The balancing process actually involves migrating data blocks from one shard to another, or first splitting a large chunk into smaller chunks, and then migrating the smaller chunks to other shards. Both the migration and splitting of blocks will increase the system's I/O load. It is best to limit the active time of the balancer to when the system is idle, and you can set the active time window of the balancer to limit the splitting and migration operations of data blocks to a specified time interval.
use config db.settings.update( {"_id":"balancer"}, "$set":{"activeWindow":{"start":"23:00","stop":"04:00"}}), true )
The split and moved objects of the balancer are chunks, the balancer only guarantees that the number of chunks is balanced on each shard, as for the number of documents contained in each chunk, it is not necessarily balanced.
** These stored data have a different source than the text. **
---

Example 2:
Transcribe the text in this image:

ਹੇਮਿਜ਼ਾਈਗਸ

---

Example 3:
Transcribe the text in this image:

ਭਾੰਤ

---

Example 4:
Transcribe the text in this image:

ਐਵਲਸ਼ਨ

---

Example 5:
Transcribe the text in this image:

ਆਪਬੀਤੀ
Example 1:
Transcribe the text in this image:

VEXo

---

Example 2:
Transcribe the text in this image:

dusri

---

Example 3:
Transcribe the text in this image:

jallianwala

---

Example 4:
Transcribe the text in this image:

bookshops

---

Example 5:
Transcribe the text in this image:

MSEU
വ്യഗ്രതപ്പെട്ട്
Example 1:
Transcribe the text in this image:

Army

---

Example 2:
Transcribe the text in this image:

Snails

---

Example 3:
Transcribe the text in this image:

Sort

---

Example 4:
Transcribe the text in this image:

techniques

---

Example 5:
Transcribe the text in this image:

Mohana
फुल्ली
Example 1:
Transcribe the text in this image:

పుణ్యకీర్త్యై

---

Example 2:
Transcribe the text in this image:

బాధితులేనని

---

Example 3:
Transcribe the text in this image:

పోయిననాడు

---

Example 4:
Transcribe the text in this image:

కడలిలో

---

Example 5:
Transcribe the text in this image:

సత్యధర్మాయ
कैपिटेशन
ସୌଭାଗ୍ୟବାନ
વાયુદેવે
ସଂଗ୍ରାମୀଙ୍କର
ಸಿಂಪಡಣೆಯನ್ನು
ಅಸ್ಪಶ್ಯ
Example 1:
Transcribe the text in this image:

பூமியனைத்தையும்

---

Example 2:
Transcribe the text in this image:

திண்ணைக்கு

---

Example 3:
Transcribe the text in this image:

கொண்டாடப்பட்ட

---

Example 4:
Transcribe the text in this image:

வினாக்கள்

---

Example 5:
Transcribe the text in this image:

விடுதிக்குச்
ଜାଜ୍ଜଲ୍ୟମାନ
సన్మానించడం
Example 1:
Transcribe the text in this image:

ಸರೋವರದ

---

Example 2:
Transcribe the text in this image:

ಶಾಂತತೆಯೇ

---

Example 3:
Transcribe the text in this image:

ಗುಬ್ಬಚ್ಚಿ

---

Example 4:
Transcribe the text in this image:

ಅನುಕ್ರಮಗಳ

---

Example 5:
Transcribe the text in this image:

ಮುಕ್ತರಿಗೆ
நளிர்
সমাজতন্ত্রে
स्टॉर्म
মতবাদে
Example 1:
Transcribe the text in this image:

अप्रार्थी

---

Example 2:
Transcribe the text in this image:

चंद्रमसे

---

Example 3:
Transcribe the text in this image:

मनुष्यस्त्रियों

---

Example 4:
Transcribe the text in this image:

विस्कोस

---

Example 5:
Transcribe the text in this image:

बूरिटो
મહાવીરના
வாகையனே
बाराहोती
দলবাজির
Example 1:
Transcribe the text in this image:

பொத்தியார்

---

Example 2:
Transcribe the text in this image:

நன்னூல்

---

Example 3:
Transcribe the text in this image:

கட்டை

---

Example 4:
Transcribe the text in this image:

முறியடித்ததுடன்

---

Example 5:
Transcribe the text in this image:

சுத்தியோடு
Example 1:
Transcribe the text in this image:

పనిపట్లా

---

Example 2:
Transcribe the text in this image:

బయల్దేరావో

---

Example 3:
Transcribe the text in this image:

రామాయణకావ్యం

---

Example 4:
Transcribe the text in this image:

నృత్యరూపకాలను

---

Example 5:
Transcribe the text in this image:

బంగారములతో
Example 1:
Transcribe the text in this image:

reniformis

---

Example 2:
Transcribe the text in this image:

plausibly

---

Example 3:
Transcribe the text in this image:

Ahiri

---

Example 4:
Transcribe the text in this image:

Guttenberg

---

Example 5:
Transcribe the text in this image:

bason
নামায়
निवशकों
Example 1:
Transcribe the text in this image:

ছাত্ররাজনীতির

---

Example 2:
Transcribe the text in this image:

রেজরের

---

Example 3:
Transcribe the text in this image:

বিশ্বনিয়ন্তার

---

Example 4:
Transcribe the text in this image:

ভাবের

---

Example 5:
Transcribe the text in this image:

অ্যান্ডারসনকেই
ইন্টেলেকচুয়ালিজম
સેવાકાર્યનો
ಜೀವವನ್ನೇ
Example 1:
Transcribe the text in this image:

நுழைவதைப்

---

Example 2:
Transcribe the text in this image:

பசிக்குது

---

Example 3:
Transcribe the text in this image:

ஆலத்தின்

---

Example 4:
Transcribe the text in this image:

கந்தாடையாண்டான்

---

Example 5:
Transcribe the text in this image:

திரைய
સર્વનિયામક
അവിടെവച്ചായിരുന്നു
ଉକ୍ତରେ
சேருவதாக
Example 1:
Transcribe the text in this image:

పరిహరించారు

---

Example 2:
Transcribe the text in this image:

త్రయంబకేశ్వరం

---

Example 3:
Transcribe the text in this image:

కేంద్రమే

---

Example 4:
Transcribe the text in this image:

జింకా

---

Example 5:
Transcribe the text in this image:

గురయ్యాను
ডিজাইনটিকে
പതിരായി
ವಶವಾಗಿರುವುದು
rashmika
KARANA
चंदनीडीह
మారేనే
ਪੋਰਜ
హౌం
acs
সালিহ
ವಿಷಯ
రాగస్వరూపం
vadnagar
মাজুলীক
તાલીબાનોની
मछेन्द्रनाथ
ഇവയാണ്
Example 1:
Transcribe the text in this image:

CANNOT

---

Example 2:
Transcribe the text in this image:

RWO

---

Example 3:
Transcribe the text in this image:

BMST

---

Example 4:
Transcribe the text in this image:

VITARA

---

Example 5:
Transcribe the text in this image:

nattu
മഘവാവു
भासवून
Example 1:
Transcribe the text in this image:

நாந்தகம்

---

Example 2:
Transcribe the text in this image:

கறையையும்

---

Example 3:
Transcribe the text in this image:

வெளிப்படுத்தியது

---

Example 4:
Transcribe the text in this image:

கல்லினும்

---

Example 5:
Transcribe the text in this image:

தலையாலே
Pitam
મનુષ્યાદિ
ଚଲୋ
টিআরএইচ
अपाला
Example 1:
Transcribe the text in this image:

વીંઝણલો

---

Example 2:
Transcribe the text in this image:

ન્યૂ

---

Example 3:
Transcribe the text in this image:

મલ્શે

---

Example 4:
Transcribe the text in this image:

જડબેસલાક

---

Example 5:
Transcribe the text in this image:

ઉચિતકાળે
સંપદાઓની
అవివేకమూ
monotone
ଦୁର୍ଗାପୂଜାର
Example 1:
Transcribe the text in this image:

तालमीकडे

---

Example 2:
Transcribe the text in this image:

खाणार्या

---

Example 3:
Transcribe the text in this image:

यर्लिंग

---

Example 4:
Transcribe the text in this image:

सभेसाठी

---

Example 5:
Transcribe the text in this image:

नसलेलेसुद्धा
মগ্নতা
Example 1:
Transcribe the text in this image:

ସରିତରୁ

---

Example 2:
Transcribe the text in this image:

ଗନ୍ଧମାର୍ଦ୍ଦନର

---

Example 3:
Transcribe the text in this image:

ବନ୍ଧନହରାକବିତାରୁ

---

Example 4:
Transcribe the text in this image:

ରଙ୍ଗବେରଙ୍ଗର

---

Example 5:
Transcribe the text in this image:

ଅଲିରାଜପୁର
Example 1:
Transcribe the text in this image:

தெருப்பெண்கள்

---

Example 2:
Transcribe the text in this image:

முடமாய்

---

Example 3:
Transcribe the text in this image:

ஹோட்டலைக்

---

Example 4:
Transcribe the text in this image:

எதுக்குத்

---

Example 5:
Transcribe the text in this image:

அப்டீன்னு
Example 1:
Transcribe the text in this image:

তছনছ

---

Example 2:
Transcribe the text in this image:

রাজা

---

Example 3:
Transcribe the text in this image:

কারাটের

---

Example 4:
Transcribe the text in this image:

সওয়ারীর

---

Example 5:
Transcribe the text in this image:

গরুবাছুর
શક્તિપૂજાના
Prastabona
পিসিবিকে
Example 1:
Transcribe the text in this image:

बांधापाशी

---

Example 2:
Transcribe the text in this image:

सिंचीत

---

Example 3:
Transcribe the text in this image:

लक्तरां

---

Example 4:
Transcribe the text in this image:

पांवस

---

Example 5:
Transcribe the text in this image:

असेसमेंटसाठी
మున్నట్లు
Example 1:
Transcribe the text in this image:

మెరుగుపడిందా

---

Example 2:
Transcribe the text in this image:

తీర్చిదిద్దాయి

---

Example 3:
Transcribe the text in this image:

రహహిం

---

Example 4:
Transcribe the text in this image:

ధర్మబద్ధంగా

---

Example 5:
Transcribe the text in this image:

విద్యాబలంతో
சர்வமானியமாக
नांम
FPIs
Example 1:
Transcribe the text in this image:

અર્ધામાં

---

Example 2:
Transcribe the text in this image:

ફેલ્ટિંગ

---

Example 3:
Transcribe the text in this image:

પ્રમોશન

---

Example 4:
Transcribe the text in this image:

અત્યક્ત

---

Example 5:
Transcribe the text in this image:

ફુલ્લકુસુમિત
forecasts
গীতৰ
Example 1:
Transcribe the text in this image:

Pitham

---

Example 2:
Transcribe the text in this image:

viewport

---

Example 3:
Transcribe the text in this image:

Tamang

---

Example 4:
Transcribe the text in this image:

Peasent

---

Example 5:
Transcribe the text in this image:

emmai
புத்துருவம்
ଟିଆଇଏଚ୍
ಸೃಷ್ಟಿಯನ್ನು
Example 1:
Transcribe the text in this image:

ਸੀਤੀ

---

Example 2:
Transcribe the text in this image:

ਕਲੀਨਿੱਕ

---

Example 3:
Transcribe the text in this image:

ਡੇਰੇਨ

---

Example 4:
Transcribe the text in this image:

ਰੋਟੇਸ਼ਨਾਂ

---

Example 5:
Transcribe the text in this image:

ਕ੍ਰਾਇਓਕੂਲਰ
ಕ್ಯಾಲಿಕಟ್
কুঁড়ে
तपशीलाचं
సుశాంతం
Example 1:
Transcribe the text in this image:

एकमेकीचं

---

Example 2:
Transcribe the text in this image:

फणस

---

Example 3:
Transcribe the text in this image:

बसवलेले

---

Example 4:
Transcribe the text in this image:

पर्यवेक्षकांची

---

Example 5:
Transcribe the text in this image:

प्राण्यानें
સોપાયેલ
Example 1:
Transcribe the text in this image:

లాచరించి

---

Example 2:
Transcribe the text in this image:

There may be some chunks containing a large number of documents, while some chunks contain a small number of documents, or even no documents at all. Therefore, one should be cautious in choosing the shard index key, that is, the shard key. If a field can meet the vast majority of query needs and also make the distribution of document numbers uniform, then this field is the best choice for the shard key.
Summary
That's all for this article, I hope it can bring some help to your learning or work. If you have any questions, you can leave comments for communication.